FDP erhält Justizministerium mit erweiterten Kompetenzen
dernewsticker.de 16.09.2009
Dresden (ddp-lsc). Die FDP soll in Sachsen das Justizressort übernehmen. CDU und FDP haben sich bei ihren
Koalitionsverhandlungen darauf verständigt, dass die Liberalen neben dem Wirtschaftsministerium auch das Justizministerium
bekommen, wie am Mittwoch in Dresden bekanntwurde. Nach Informationen der Nachrichtenagentur ddp erhält das
Justizministerium dabei auch einen Teil der bisher in der Staatskanzlei angesiedelten Zuständigkeit für europapolitische
Fragen. Für Bundes- und Europaangelegenheiten insgesamt und damit auch für die Landesvertretungen Sachsens in Brüssel und Berlin werde aber weiterhin die CDU-geführte Staatskanzlei verantwortlich sein, hieß es.
Nach übereinstimmenden Medienberichten soll der bisherige innen- und rechtspolitische Sprecher der FDP-Landtagsfraktion,
Jürgen Martens, neuer Justizminister und damit Nachfolger von Geert Mackenroth (CDU) werden. Für den Posten des
Wirtschaftsministers waren zuletzt mehrere Namen gehandelt worden, darunter der von FDP-Chef Holger Zastrow. Der 40-
Jährige hat seinen Wechsel von der Fraktionsspitze ins neue Kabinett bislang offen gelassen.
Details des in nur zwei Wochen ausgehandelten Koalitionsvertrags wollen Zastrow und der Ministerpräsident und CDU-Landeschef Stanislaw Tillich am Nachmittag vorstellen. Die CDU hatte von 1990 bis 2004 im Freistaat allein regiert. In den vergangenen fünf Jahren regierte sie in einer Koalition mit der SPD, die seit 2004 das Wirtschafts- und Wissenschaftsministerium führte.
*****
## Aufgabe 1
Wer soll laut dem Artikel über das sächsische Justizministerium nach übereinstimmenden Medienberichten neuer Justizminister werden?
## Aufgabe 2
Gib aus dem Artikel über das sächsische Justizministerium den Abschnitt von „Nach übereinstimmenden Medienberichten“ bis einschließlich „bislang offen gelassen.“ wortgetreu aus.
Die Datensätze stammen aus einer anderen Quelle als der Artikel.

(Gesammelte Daten)
*****
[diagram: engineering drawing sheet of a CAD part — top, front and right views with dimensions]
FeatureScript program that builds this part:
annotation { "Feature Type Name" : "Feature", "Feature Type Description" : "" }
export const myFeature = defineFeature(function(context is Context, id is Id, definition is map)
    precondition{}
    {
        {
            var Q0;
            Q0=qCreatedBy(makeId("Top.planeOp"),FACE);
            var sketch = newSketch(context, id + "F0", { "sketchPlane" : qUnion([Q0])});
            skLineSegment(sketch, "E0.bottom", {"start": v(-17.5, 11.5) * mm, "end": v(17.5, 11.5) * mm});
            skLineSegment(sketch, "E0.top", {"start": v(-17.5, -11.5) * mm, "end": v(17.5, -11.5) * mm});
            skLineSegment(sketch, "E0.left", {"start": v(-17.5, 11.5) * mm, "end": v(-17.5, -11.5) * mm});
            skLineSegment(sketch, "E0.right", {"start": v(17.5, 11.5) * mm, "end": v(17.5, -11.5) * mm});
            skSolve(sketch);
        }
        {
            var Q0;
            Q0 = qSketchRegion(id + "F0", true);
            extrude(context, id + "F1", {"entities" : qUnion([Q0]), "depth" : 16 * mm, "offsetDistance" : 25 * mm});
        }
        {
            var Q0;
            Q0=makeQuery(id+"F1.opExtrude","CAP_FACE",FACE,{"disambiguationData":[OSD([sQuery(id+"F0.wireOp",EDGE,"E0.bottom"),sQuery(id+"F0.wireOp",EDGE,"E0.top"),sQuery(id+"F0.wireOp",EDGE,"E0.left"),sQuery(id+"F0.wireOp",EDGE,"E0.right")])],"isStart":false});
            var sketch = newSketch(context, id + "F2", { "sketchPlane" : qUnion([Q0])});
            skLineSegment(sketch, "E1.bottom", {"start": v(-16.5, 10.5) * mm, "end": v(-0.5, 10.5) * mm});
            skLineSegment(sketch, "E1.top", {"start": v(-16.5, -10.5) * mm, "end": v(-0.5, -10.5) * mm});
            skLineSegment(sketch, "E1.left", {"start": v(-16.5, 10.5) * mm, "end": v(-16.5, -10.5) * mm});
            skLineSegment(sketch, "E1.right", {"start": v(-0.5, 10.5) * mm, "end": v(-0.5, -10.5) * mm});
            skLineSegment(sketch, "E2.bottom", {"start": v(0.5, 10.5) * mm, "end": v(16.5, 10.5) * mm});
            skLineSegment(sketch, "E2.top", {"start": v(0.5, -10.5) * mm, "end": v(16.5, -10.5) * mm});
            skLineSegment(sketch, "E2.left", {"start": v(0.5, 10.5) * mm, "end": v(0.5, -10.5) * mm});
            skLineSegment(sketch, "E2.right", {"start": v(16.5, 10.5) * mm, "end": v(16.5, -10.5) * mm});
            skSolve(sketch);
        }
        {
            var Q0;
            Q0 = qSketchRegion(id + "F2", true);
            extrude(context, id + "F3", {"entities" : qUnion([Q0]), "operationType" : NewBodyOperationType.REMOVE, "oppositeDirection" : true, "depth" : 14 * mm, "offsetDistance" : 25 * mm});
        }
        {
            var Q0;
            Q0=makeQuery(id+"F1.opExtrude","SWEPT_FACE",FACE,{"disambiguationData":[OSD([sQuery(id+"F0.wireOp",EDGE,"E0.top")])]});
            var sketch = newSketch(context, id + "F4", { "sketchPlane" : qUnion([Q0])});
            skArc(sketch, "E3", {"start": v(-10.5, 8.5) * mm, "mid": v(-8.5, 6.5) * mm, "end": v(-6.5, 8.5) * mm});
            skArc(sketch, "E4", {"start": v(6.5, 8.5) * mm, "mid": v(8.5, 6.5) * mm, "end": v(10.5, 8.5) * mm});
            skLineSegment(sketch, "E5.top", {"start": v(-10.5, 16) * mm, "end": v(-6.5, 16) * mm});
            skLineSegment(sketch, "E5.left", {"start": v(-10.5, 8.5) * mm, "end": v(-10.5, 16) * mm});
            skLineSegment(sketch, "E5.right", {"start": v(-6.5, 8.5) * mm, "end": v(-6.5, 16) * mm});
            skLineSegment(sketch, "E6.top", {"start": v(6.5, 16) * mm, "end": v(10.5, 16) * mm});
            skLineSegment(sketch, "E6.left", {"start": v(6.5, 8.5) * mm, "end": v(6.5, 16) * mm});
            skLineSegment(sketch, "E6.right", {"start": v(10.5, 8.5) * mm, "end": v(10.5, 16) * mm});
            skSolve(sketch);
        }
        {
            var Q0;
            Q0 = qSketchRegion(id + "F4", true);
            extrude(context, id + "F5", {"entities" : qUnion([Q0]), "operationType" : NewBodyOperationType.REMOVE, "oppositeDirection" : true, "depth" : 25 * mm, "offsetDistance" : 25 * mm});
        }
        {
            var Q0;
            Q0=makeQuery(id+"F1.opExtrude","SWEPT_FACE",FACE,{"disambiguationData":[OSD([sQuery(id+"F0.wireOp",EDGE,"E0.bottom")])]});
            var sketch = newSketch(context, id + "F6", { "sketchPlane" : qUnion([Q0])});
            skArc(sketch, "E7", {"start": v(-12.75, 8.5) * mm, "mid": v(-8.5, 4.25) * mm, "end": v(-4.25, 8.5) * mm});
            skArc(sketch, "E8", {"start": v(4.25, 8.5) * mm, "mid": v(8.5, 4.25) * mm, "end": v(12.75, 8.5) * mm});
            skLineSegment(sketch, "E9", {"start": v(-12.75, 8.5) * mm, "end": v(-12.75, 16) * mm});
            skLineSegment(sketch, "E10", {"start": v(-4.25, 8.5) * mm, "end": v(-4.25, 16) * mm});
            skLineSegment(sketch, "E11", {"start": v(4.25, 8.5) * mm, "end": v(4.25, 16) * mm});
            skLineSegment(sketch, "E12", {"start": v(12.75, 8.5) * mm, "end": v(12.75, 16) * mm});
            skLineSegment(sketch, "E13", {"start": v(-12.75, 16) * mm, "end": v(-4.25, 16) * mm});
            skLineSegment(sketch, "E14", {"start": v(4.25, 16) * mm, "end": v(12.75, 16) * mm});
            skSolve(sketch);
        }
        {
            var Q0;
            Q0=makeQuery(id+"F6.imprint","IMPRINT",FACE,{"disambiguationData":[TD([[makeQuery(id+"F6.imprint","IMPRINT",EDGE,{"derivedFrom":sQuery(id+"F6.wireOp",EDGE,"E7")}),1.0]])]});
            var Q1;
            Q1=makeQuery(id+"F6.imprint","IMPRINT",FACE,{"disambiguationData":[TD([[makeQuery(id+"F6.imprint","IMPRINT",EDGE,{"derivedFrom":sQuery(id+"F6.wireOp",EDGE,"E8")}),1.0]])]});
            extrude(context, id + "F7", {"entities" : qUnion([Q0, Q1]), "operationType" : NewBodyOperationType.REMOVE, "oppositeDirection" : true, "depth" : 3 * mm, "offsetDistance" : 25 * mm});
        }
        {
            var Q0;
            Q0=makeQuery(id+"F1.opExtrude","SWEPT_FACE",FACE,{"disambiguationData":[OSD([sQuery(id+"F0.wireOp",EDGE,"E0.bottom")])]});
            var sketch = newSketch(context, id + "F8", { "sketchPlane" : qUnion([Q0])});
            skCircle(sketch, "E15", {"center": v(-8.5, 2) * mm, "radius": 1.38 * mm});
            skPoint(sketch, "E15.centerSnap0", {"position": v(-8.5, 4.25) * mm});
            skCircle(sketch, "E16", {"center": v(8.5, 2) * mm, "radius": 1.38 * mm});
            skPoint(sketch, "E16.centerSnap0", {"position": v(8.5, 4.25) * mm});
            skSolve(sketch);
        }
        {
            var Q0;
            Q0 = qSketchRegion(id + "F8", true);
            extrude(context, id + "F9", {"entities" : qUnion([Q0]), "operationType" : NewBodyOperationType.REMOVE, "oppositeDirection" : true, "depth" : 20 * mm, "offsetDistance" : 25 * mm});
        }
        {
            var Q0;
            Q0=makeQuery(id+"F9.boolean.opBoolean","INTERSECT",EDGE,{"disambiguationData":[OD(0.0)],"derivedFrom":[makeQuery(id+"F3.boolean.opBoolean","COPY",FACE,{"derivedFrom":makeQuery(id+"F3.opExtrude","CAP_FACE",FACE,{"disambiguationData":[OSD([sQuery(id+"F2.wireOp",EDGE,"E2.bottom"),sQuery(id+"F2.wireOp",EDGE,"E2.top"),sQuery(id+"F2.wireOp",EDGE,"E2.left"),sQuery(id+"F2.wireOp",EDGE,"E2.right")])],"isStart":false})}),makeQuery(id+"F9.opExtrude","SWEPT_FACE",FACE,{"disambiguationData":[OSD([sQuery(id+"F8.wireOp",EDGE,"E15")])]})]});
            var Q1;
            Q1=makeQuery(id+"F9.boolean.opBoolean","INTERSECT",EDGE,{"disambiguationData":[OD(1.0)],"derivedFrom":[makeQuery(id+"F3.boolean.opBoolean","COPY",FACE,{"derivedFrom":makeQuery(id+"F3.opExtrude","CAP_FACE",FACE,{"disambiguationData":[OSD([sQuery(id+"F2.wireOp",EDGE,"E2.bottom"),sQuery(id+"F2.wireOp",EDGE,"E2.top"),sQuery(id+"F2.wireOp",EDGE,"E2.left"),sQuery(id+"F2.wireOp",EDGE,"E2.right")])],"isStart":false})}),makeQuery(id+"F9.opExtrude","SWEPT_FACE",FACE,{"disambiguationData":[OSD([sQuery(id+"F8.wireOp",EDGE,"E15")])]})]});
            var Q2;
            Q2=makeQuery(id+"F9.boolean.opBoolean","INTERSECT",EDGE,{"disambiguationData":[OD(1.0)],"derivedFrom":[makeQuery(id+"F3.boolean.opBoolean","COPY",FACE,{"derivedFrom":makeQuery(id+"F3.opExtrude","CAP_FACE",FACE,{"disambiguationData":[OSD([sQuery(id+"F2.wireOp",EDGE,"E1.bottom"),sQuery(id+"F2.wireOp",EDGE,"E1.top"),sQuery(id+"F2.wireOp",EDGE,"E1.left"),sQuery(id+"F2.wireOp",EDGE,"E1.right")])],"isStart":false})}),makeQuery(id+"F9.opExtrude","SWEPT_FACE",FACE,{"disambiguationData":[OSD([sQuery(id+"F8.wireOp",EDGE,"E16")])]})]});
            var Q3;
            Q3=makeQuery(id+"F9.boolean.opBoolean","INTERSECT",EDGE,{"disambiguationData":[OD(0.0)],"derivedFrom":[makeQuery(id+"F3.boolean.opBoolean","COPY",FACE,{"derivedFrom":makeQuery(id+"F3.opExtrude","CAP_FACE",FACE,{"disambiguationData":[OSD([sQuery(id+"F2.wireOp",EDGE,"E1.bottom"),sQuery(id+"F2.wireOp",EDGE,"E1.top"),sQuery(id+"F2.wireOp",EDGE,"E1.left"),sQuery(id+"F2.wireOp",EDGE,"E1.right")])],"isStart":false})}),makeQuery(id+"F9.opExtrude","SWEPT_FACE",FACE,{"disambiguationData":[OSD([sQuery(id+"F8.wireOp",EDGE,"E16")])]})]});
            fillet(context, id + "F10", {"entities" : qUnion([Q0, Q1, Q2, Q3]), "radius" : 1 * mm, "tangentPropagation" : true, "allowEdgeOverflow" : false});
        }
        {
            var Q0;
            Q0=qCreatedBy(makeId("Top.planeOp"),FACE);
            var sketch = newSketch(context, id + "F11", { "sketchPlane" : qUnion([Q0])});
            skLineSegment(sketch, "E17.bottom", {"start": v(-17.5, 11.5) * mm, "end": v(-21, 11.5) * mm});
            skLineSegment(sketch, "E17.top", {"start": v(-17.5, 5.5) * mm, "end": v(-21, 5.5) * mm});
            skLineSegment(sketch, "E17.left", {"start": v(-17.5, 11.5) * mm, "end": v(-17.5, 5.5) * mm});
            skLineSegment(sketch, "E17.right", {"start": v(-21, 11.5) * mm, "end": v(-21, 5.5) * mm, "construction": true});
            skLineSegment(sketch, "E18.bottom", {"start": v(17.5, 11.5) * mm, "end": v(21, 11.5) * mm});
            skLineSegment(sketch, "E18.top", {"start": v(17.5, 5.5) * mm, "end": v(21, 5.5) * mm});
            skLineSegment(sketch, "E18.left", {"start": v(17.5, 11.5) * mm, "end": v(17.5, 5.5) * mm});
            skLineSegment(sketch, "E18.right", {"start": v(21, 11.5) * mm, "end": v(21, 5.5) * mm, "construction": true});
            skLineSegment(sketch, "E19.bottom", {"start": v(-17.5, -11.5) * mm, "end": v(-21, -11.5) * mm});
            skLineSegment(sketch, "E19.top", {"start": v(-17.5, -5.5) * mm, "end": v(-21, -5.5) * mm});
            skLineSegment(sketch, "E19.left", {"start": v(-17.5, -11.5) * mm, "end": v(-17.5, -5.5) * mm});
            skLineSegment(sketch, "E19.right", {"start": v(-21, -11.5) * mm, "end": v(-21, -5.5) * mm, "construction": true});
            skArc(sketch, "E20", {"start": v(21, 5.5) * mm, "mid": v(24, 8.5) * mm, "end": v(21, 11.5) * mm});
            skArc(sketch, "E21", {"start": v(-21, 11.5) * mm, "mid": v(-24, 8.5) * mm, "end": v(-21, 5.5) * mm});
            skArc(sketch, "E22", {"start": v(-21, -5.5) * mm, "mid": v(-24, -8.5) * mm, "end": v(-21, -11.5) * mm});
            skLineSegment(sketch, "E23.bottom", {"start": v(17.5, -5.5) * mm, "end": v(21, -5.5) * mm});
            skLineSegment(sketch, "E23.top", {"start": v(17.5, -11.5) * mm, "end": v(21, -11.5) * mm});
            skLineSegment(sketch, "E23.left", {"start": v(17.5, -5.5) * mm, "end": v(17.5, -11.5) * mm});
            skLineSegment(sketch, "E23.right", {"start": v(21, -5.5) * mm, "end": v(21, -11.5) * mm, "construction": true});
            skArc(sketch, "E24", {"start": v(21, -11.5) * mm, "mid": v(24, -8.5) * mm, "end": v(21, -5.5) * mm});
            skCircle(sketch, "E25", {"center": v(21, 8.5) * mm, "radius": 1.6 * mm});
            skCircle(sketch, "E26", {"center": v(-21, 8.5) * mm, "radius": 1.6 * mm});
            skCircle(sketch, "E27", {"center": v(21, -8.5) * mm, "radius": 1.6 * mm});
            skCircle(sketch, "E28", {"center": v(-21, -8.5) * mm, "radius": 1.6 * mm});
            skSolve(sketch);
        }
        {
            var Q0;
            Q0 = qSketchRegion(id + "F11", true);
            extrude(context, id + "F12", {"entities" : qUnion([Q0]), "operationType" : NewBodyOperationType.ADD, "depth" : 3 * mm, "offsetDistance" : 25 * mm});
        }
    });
*****
## Ergebnis 1
Jürgen Martens, der bisherige innen- und rechtspolitische Sprecher der FDP-Landtagsfraktion.

## Ergebnis 2
Nach übereinstimmenden Medienberichten soll der bisherige innen- und rechtspolitische Sprecher der FDP-Landtagsfraktion,
Jürgen Martens, neuer Justizminister und damit Nachfolger von Geert Mackenroth (CDU) werden. Für den Posten des
Wirtschaftsministers waren zuletzt mehrere Namen gehandelt worden, darunter der von FDP-Chef Holger Zastrow. Der 40-
Jährige hat seinen Wechsel von der Fraktionsspitze ins neue Kabinett bislang offen gelassen.